A rural agricultural area, Primero de Marzo is centered in a region well known for its high-quality production of petitgrain (orange essence) from the bitter orange tree (citrus aurantium). This petitgrain is generally exported to Europe for use in perfumes and skin care products. The vast majority of the harvest, production, and sale of this crop of petitgrain is organized by members of the small credit and marketing cooperative Niño Jesus Ltd. Other important crops in the area include mandioca (yuca), ka'a he'ê (stevia), watermelon, tomato, pineapple, cotton, and soybeans. Fishfarming production of Tilapia is becoming increasingly important in the rural campos.

==Transportation==
The bus company Empresa 1º de Marzo operates out of the town center and maintains hourly service (3½ hours) to Asunción passing through the Cordillera towns of Isla Pucú, Eusebio Ayala District, and finally Caacupe via Ruta 2 - Monday through Saturday.
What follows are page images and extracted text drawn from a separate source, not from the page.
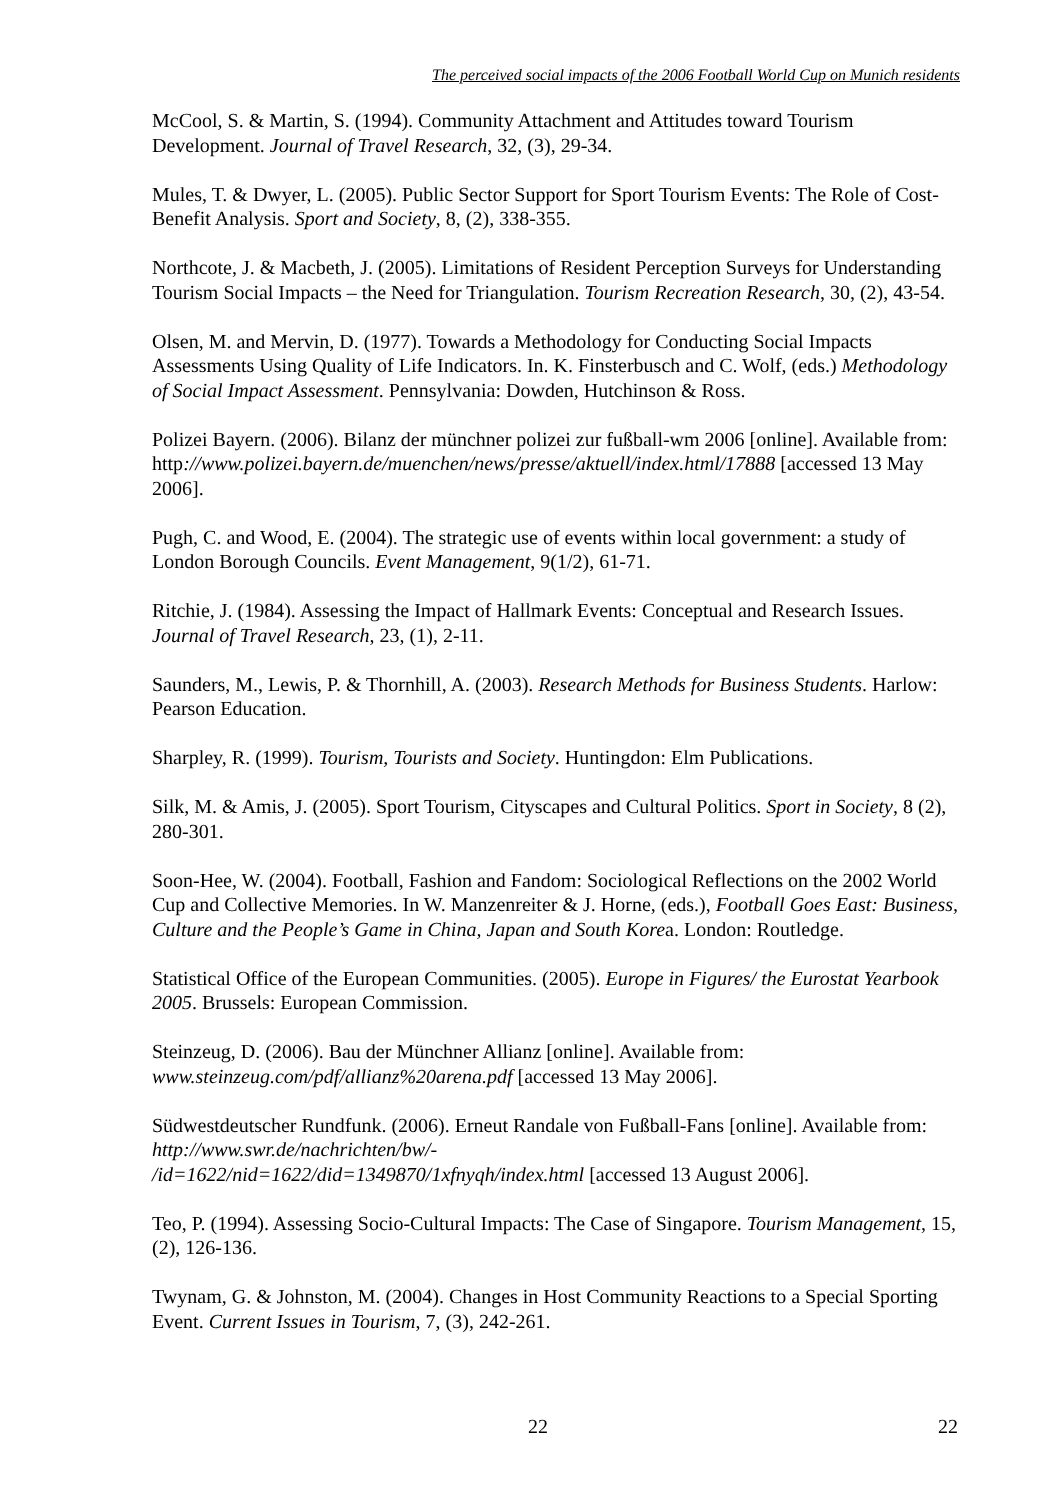The perceived social impacts of the 2006 Football World Cup on Munich residents
McCool, S. & Martin, S. (1994). Community Attachment and Attitudes toward Tourism Development. Journal of Travel Research, 32, (3), 29-34.
Mules, T. & Dwyer, L. (2005). Public Sector Support for Sport Tourism Events: The Role of Cost-Benefit Analysis. Sport and Society, 8, (2), 338-355.
Northcote, J. & Macbeth, J. (2005). Limitations of Resident Perception Surveys for Understanding Tourism Social Impacts – the Need for Triangulation. Tourism Recreation Research, 30, (2), 43-54.
Olsen, M. and Mervin, D. (1977). Towards a Methodology for Conducting Social Impacts Assessments Using Quality of Life Indicators. In. K. Finsterbusch and C. Wolf, (eds.) Methodology of Social Impact Assessment. Pennsylvania: Dowden, Hutchinson & Ross.
Polizei Bayern. (2006). Bilanz der münchner polizei zur fußball-wm 2006 [online]. Available from: http://www.polizei.bayern.de/muenchen/news/presse/aktuell/index.html/17888 [accessed 13 May 2006].
Pugh, C. and Wood, E. (2004). The strategic use of events within local government: a study of London Borough Councils. Event Management, 9(1/2), 61-71.
Ritchie, J. (1984). Assessing the Impact of Hallmark Events: Conceptual and Research Issues. Journal of Travel Research, 23, (1), 2-11.
Saunders, M., Lewis, P. & Thornhill, A. (2003). Research Methods for Business Students. Harlow: Pearson Education.
Sharpley, R. (1999). Tourism, Tourists and Society. Huntingdon: Elm Publications.
Silk, M. & Amis, J. (2005). Sport Tourism, Cityscapes and Cultural Politics. Sport in Society, 8 (2), 280-301.
Soon-Hee, W. (2004). Football, Fashion and Fandom: Sociological Reflections on the 2002 World Cup and Collective Memories. In W. Manzenreiter & J. Horne, (eds.), Football Goes East: Business, Culture and the People’s Game in China, Japan and South Korea. London: Routledge.
Statistical Office of the European Communities. (2005). Europe in Figures/ the Eurostat Yearbook 2005. Brussels: European Commission.
Steinzeug, D. (2006). Bau der Münchner Allianz [online]. Available from: www.steinzeug.com/pdf/allianz%20arena.pdf [accessed 13 May 2006].
Südwestdeutscher Rundfunk. (2006). Erneut Randale von Fußball-Fans [online]. Available from: http://www.swr.de/nachrichten/bw/-
/id=1622/nid=1622/did=1349870/1xfnyqh/index.html [accessed 13 August 2006].
Teo, P. (1994). Assessing Socio-Cultural Impacts: The Case of Singapore. Tourism Management, 15, (2), 126-136.
Twynam, G. & Johnston, M. (2004). Changes in Host Community Reactions to a Special Sporting Event. Current Issues in Tourism, 7, (3), 242-261.
22 22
While the majority of Primero de Marzo's roads remain unpaved, flooding during the Paraguayan wet season does not adversely affect bus service to and from the Asunción bus terminal as the main exit road is paved in crude cobble stone until its convergence with a paved highway at Isla Pucú. Daily morning service to Arroyos y Esteros and Ruta 3 usually can be made by contracting private transportation in town; however, this route is subject to frequent rain washout.